Lesson Study for Problem Solving

“A problem is a task that the individual wants to achieve, and for which he or she does not have access to a straightforward means of solution”. (Schoenfeld 1985)

Problem solving is the process of tackling unstructured problems that require students to model situations with mathematics, make reasoned assumptions, construct chains of reasoning and interpret solutions in context. Problems may be approached in many different ways and will have many possible solutions. These solutions matter and must be evaluated as to their suitability.

The diagram describes the processes involved in Problem Solving.
We usually begin with a situation. This is usually, but not always, in a real-life context.
Problem solving flowchart.png
  1. In the first step you try to formulate the problem mathematically.
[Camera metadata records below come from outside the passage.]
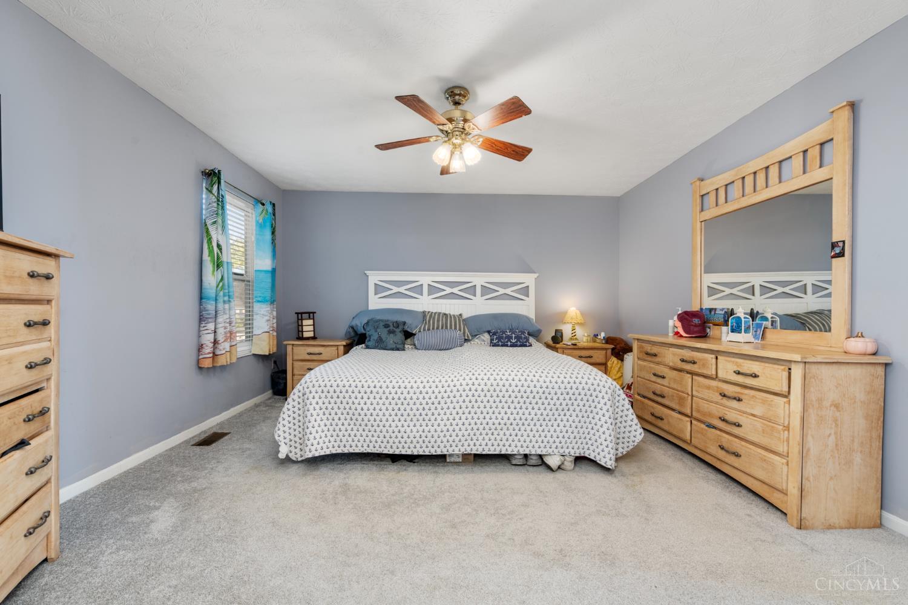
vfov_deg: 81.2
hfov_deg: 104.3
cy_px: 302
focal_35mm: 14
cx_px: 454
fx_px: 353
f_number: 9
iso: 400
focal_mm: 14
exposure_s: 1/200
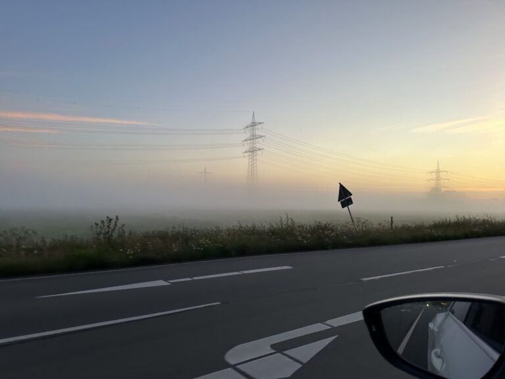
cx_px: 252
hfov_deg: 71.6
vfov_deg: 56.8
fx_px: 350
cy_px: 190
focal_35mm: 24
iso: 64
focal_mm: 6.86
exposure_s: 1/156
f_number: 1.78
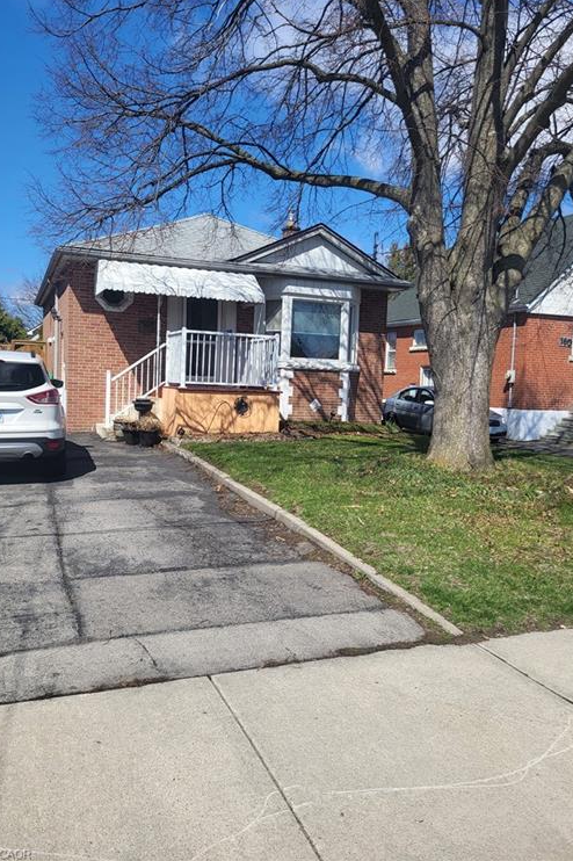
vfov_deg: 65.5
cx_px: 267
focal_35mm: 28
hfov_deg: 46.3
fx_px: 669
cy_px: 417
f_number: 1.8
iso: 40
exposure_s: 1/2693
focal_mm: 5.4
This usually involves making assumptions and simplifications so that the problem becomes more manageable.
  2. In the second step you begin to analyse and solve the problem using a variety of mathematical tools, such as drawings, graphs, tables, algebra and so on.
  3. When you have made some progress, you step back and interpret what you have done in terms of the original situation. Are your calculations meaningful?
  4. Then you evaluate the reasonableness of the solution you have achieved. Is it good enough? Maybe you need to modify your assumptions and go round the cycle again.
  5. When you think you have a solution, you communicate it to others.

Students must thus make many reasoned decisions when problem solving. The skills of problem solving will be ever more important for people of the future who are seeking to make sense of – and change – the world around them.
Of course, this neat cycle of processes is not what actually happens in practice! There will be many times when we move back and forth between the processes. It is however a very useful conceptual tool to refer to when discussing problem solving.